SUPPLIED RECORDS →
::::::::::

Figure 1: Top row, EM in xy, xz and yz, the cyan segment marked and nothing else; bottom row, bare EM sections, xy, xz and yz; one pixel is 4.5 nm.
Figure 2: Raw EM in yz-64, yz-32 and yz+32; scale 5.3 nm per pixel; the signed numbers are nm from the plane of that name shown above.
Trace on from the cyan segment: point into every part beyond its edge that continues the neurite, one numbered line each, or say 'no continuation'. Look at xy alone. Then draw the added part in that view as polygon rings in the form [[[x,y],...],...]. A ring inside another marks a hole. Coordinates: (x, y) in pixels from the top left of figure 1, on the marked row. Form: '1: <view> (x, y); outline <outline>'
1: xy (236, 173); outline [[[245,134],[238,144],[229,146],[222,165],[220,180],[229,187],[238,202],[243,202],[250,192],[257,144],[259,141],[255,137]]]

::::::::::

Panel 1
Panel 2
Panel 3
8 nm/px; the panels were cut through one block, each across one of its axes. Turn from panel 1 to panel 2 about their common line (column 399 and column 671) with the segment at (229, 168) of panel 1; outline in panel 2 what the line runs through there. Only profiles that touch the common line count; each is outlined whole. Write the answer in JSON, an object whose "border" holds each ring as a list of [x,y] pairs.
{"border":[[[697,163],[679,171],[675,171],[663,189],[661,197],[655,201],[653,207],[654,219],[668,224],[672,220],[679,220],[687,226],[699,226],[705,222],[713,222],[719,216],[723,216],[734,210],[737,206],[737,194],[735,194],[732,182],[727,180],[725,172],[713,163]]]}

::::::::::

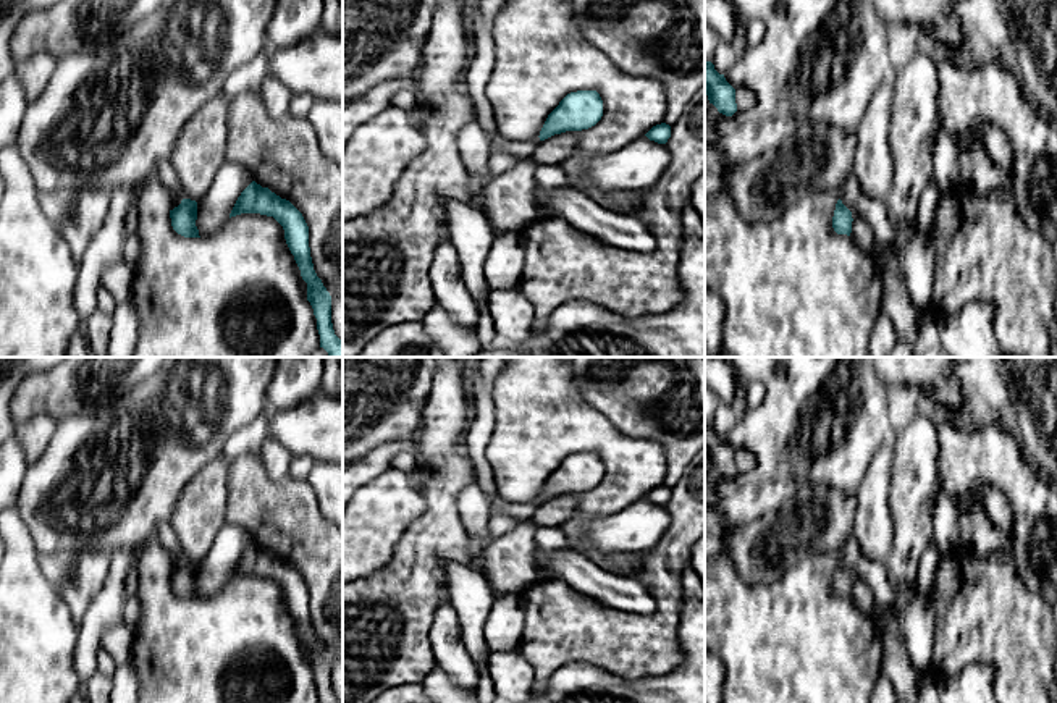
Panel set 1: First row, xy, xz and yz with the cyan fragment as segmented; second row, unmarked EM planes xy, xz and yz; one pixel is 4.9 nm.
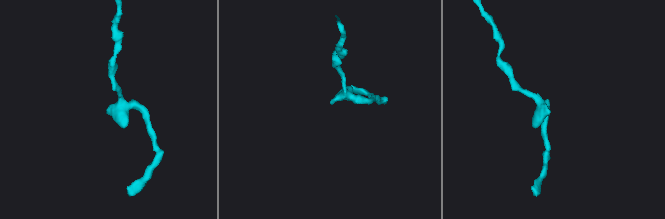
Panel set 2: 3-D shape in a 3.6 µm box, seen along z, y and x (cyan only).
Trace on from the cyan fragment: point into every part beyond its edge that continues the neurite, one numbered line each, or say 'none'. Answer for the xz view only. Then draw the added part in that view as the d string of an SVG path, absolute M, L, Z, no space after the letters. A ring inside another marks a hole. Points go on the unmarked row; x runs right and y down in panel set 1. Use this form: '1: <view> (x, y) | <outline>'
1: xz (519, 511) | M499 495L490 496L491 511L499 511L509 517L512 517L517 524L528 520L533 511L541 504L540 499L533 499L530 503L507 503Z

::::::::::

AIM OF THE TASK →
As listed above, the lines from the line with "Figure 1: Top" to the line with "Figure 2: Raw" are to be echoed exactly, with both ends included and nothing added.

COMPLETED TASK →
Figure 1: Top row, EM in xy, xz and yz, the cyan segment marked and nothing else; bottom row, bare EM sections, xy, xz and yz; one pixel is 4.5 nm.
Figure 2: Raw EM in yz-64, yz-32 and yz+32; scale 5.3 nm per pixel; the signed numbers are nm from the plane of that name shown above.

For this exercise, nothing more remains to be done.